Clinoptilolite, the natural zeolite contained in Megamin, was studied thoroughly as well and according to the provider is non-toxic 7, 8 . But only preclinical toxicological research exists about TMAZ, which showed no harm to animals 8. Toxicological research in humans has not been performed; harm to humans cannot therefore be excluded.

Pharmacokinetics / pharmacodynamics

Regrettably, no data are available on the gastrointestinal resorption or oral bioavailability of TMAZ in humans. No clinical research on pharmacokinetic exists. There are several potential dangers that can be associated with TMAZ:

1. Ion exchangers containing zeolites are well known for being used as water softeners – this softening process is due to exchanging sodium for calcium. Because of the different ways sodium can bind to trace elements a deficiency of potassium, sodium, selenium, iron, calcium, magnesium etc could occur in humans, if there is no enteral absorption of the TMAZ-complex.

In the same way, trace elements like potassium, selenium, iron, calcium, magnesium etc could be exchanged for sodium (which is bound to TMAZ). If there is no enteral resorption of these formatted TMAZ-trace-element-complexes, the deficiencies of trace elements will result. Such deficiencies can cause diseases, e g anaemia (due to deficiency of iron) or hypocalcaemic hyperventilation (due to deficiency of calcium).

2. On the other hand, there are data that clinoptilolite can bind/remove ammonia or toxins, whereby it could possibly have a positive effect, for instance, in liver diseases 16,17. But for that reason interactions with (orally taken) medicine or drugs are plausible by binding, catalysis or ion exchange catalyzed by TMAZ. This again causes reduced effects of the respective drug/medicine.
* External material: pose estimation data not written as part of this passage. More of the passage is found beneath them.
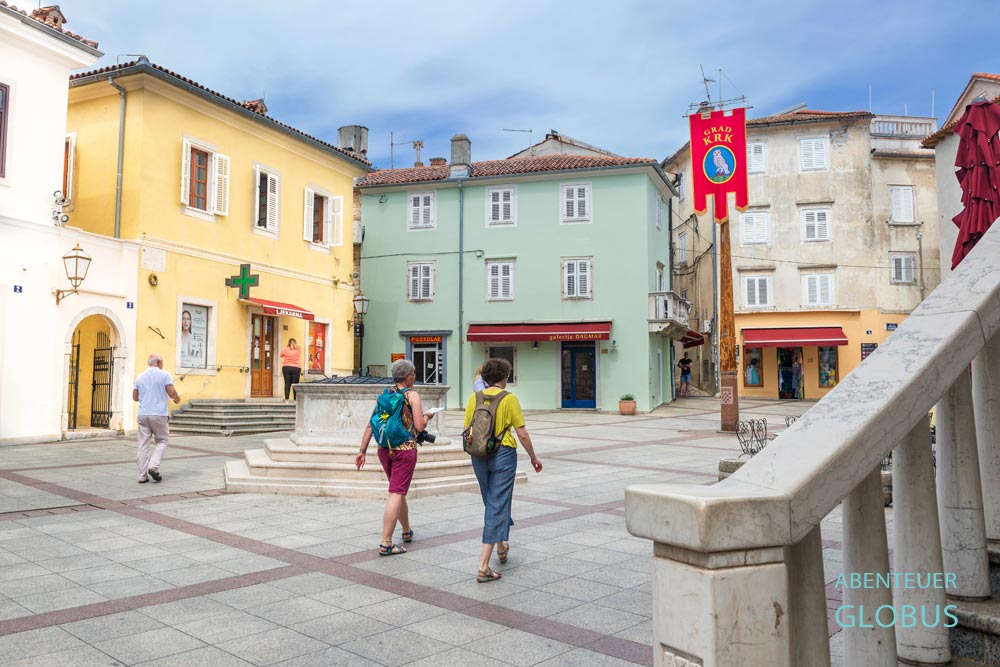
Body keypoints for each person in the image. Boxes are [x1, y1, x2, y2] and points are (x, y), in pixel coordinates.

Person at [465, 357, 542, 583]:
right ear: (503, 377)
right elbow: (522, 434)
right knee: (497, 502)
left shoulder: (474, 398)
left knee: (491, 501)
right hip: (503, 453)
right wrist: (534, 458)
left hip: (478, 454)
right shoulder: (509, 399)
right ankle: (483, 566)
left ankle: (501, 546)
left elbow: (467, 429)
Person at [355, 359, 433, 556]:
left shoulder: (385, 394)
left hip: (384, 449)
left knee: (398, 491)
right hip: (405, 449)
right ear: (407, 376)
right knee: (396, 493)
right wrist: (428, 416)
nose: (414, 377)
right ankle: (386, 542)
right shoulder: (412, 395)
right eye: (413, 374)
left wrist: (361, 451)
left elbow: (370, 425)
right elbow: (419, 427)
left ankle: (406, 531)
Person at [133, 353, 180, 484]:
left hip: (143, 414)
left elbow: (135, 397)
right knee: (162, 440)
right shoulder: (164, 374)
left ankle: (142, 475)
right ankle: (153, 466)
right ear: (159, 362)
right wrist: (177, 398)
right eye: (162, 362)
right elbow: (171, 391)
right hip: (158, 414)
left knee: (143, 444)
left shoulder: (140, 377)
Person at [280, 338, 303, 403]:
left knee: (287, 383)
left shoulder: (285, 348)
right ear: (295, 343)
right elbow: (299, 354)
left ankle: (286, 400)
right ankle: (295, 400)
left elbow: (281, 355)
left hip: (286, 367)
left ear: (289, 343)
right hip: (296, 368)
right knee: (295, 384)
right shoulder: (298, 349)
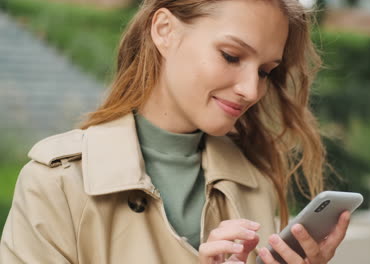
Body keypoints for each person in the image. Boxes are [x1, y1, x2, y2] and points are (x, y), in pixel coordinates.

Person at [0, 0, 351, 263]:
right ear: (164, 31)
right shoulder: (56, 184)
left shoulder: (253, 181)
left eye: (264, 71)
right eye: (231, 56)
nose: (251, 89)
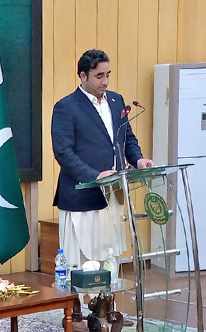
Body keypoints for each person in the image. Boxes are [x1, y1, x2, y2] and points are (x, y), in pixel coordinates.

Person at [51, 49, 154, 270]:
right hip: (82, 197)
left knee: (110, 261)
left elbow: (127, 138)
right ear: (83, 75)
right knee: (80, 265)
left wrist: (138, 161)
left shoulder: (117, 101)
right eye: (99, 76)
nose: (105, 81)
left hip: (112, 194)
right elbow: (63, 152)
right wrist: (95, 176)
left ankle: (107, 304)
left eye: (108, 74)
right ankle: (79, 305)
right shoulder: (66, 107)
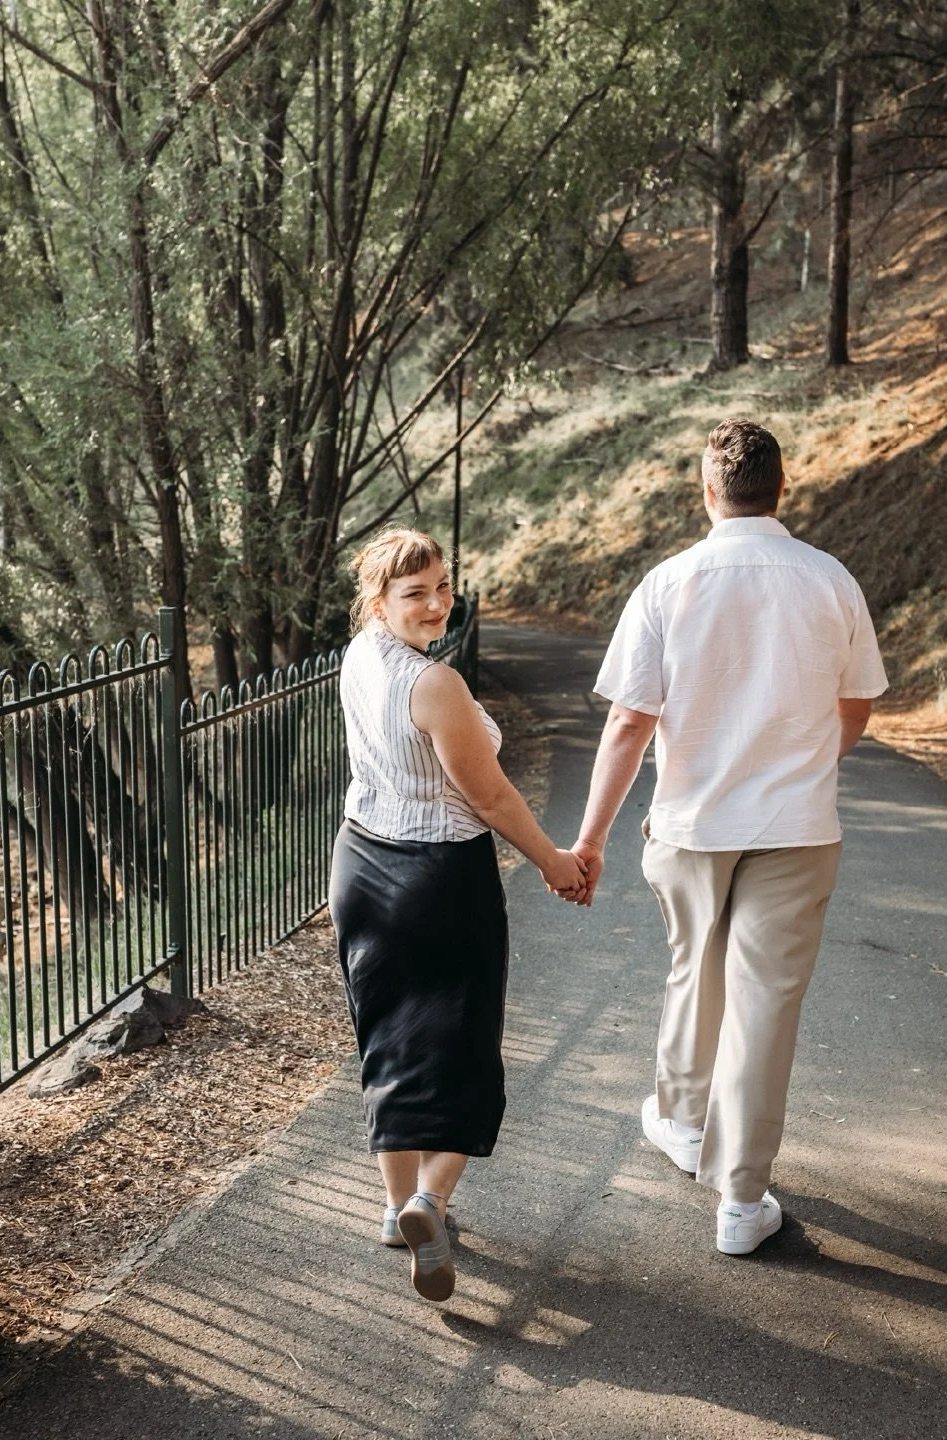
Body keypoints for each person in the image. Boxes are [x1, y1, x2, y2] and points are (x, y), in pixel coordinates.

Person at [572, 419, 887, 1255]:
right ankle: (742, 1205)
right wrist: (810, 756)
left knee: (692, 969)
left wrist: (592, 837)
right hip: (796, 824)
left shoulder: (667, 583)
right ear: (781, 490)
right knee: (763, 1008)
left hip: (692, 821)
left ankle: (679, 1120)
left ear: (707, 492)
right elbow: (857, 705)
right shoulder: (831, 580)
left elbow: (629, 724)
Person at [329, 528, 586, 1302]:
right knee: (466, 1051)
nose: (438, 605)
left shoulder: (356, 657)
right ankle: (428, 1203)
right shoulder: (434, 685)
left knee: (390, 1040)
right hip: (439, 877)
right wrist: (555, 862)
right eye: (416, 594)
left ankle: (391, 1206)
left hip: (363, 866)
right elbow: (491, 796)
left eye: (443, 587)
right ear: (378, 601)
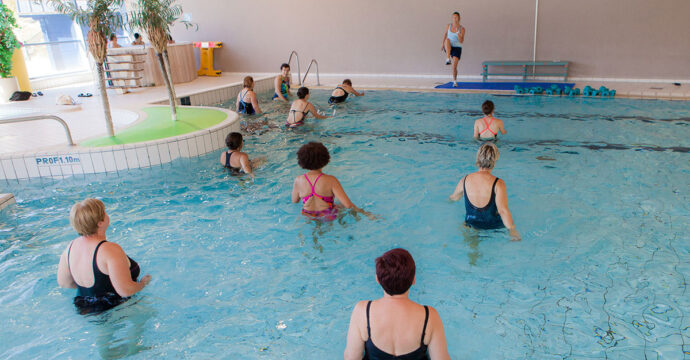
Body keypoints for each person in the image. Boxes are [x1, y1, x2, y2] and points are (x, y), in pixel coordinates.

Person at [344, 248, 450, 360]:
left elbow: (352, 357)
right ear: (413, 280)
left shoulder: (363, 311)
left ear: (377, 280)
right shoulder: (430, 316)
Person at [57, 199, 151, 314]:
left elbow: (64, 283)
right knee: (149, 315)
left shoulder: (70, 247)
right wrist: (143, 283)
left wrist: (95, 292)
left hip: (84, 307)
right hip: (115, 307)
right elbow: (125, 291)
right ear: (100, 223)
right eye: (105, 212)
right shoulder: (110, 250)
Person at [449, 143, 520, 240]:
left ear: (478, 157)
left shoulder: (465, 180)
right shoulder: (498, 183)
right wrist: (512, 230)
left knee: (472, 247)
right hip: (493, 227)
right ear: (495, 159)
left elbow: (454, 198)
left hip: (472, 225)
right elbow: (502, 210)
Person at [291, 142, 374, 220]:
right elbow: (348, 205)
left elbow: (295, 201)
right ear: (325, 159)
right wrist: (366, 213)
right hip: (327, 215)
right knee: (341, 205)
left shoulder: (298, 180)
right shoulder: (331, 180)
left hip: (307, 215)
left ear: (302, 161)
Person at [441, 12, 465, 87]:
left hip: (457, 48)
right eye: (453, 17)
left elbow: (461, 41)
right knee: (447, 40)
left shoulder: (462, 29)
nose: (454, 19)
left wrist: (458, 32)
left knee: (454, 66)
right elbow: (445, 34)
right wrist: (442, 44)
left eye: (456, 17)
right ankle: (448, 58)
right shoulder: (448, 26)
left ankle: (455, 81)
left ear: (459, 18)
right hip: (449, 46)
3. In contrast to this, if there should be any considerable resorption of TMAZ bound with calcium, calcification of blood vessels (with consecutive diseases like arteriosclerosis, coronary heart disease, occlusive arterial diseases etc.) or homeostasis disorder (hypercalcaemia) is possible, because the exchange process is reversible 18.

Carcinogenetic / teratogenitic effects

Data exist that clinoptilolite exhibits carcinogenic activity if it is inhaled 19, 20, although there are preclinical suggestions disproving this 11. No long-term observations exist. Furthermore, there are no reliable data available about TMAZ use during pregnancy or breastfeeding. Pavelic reported a decreased pup’s weight and consequently a higher mortality of pups of mice treated with TMAZ during pregnancy. The author points to an increased number of pups per litter as the reason for this 8.